Instructions for the task:
Write out the records again exactly. Nothing should be dropped.
** Data under study follows **
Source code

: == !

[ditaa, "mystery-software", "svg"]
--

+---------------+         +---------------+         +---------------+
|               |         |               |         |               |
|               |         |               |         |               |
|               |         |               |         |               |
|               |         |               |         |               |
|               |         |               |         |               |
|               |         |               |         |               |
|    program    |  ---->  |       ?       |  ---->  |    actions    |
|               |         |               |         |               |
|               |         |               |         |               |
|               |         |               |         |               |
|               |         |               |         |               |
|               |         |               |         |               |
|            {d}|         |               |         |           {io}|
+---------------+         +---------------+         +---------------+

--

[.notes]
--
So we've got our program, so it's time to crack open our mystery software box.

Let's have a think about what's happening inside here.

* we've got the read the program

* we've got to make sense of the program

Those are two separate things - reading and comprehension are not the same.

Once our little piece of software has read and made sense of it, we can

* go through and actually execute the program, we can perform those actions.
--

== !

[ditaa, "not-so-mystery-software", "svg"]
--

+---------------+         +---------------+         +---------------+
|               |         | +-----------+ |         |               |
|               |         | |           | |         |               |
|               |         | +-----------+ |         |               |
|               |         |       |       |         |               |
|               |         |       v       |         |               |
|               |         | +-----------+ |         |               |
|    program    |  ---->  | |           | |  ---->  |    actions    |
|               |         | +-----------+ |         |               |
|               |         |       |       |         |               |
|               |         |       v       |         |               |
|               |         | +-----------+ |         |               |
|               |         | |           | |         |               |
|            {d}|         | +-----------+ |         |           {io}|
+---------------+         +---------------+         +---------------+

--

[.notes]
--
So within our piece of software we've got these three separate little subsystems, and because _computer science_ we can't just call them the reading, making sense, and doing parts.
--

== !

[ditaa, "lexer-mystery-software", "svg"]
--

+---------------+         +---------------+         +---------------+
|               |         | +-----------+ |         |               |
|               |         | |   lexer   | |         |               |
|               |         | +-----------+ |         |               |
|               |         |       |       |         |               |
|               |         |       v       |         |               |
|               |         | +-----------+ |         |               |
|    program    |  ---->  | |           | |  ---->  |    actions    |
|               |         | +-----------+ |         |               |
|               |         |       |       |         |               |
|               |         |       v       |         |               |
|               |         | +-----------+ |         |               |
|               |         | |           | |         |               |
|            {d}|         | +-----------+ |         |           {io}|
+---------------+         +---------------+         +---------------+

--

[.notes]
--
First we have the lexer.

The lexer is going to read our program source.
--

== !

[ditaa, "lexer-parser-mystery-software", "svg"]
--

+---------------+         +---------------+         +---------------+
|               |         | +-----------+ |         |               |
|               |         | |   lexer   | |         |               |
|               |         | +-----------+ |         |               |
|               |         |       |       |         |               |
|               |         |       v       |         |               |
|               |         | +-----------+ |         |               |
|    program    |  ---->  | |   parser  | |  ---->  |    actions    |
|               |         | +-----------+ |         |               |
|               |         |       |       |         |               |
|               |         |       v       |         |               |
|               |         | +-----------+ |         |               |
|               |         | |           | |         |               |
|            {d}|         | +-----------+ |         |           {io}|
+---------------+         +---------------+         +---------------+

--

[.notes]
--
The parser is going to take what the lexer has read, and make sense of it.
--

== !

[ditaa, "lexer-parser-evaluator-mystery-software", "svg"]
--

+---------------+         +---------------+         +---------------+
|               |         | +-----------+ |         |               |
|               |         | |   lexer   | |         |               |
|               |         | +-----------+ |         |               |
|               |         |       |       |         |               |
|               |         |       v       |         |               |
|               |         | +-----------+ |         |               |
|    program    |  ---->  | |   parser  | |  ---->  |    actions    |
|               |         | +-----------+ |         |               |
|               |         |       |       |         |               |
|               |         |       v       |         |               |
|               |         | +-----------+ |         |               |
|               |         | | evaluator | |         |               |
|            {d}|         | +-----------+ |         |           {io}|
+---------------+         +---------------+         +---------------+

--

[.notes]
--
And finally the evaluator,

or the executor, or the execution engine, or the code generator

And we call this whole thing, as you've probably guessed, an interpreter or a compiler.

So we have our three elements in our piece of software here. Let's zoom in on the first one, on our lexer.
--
** End of Data under study **
Task output:
Source code

: == !

[ditaa, "mystery-software", "svg"]
--

+---------------+         +---------------+         +---------------+
|               |         |               |         |               |
|               |         |               |         |               |
|               |         |               |         |               |
|               |         |               |         |               |
|               |         |               |         |               |
|               |         |               |         |               |
|    program    |  ---->  |       ?       |  ---->  |    actions    |
|               |         |               |         |               |
|               |         |               |         |               |
|               |         |               |         |               |
|               |         |               |         |               |
|               |         |               |         |               |
|            {d}|         |               |         |           {io}|
+---------------+         +---------------+         +---------------+

--

[.notes]
--
So we've got our program, so it's time to crack open our mystery software box.

Let's have a think about what's happening inside here.

* we've got the read the program

* we've got to make sense of the program

Those are two separate things - reading and comprehension are not the same.

Once our little piece of software has read and made sense of it, we can

* go through and actually execute the program, we can perform those actions.
--

== !

[ditaa, "not-so-mystery-software", "svg"]
--

+---------------+         +---------------+         +---------------+
|               |         | +-----------+ |         |               |
|               |         | |           | |         |               |
|               |         | +-----------+ |         |               |
|               |         |       |       |         |               |
|               |         |       v       |         |               |
|               |         | +-----------+ |         |               |
|    program    |  ---->  | |           | |  ---->  |    actions    |
|               |         | +-----------+ |         |               |
|               |         |       |       |         |               |
|               |         |       v       |         |               |
|               |         | +-----------+ |         |               |
|               |         | |           | |         |               |
|            {d}|         | +-----------+ |         |           {io}|
+---------------+         +---------------+         +---------------+

--

[.notes]
--
So within our piece of software we've got these three separate little subsystems, and because _computer science_ we can't just call them the reading, making sense, and doing parts.
--

== !

[ditaa, "lexer-mystery-software", "svg"]
--

+---------------+         +---------------+         +---------------+
|               |         | +-----------+ |         |               |
|               |         | |   lexer   | |         |               |
|               |         | +-----------+ |         |               |
|               |         |       |       |         |               |
|               |         |       v       |         |               |
|               |         | +-----------+ |         |               |
|    program    |  ---->  | |           | |  ---->  |    actions    |
|               |         | +-----------+ |         |               |
|               |         |       |       |         |               |
|               |         |       v       |         |               |
|               |         | +-----------+ |         |               |
|               |         | |           | |         |               |
|            {d}|         | +-----------+ |         |           {io}|
+---------------+         +---------------+         +---------------+

--

[.notes]
--
First we have the lexer.

The lexer is going to read our program source.
--

== !

[ditaa, "lexer-parser-mystery-software", "svg"]
--

+---------------+         +---------------+         +---------------+
|               |         | +-----------+ |         |               |
|               |         | |   lexer   | |         |               |
|               |         | +-----------+ |         |               |
|               |         |       |       |         |               |
|               |         |       v       |         |               |
|               |         | +-----------+ |         |               |
|    program    |  ---->  | |   parser  | |  ---->  |    actions    |
|               |         | +-----------+ |         |               |
|               |         |       |       |         |               |
|               |         |       v       |         |               |
|               |         | +-----------+ |         |               |
|               |         | |           | |         |               |
|            {d}|         | +-----------+ |         |           {io}|
+---------------+         +---------------+         +---------------+

--

[.notes]
--
The parser is going to take what the lexer has read, and make sense of it.
--

== !

[ditaa, "lexer-parser-evaluator-mystery-software", "svg"]
--

+---------------+         +---------------+         +---------------+
|               |         | +-----------+ |         |               |
|               |         | |   lexer   | |         |               |
|               |         | +-----------+ |         |               |
|               |         |       |       |         |               |
|               |         |       v       |         |               |
|               |         | +-----------+ |         |               |
|    program    |  ---->  | |   parser  | |  ---->  |    actions    |
|               |         | +-----------+ |         |               |
|               |         |       |       |         |               |
|               |         |       v       |         |               |
|               |         | +-----------+ |         |               |
|               |         | | evaluator | |         |               |
|            {d}|         | +-----------+ |         |           {io}|
+---------------+         +---------------+         +---------------+

--

[.notes]
--
And finally the evaluator,

or the executor, or the execution engine, or the code generator

And we call this whole thing, as you've probably guessed, an interpreter or a compiler.

So we have our three elements in our piece of software here. Let's zoom in on the first one, on our lexer.
--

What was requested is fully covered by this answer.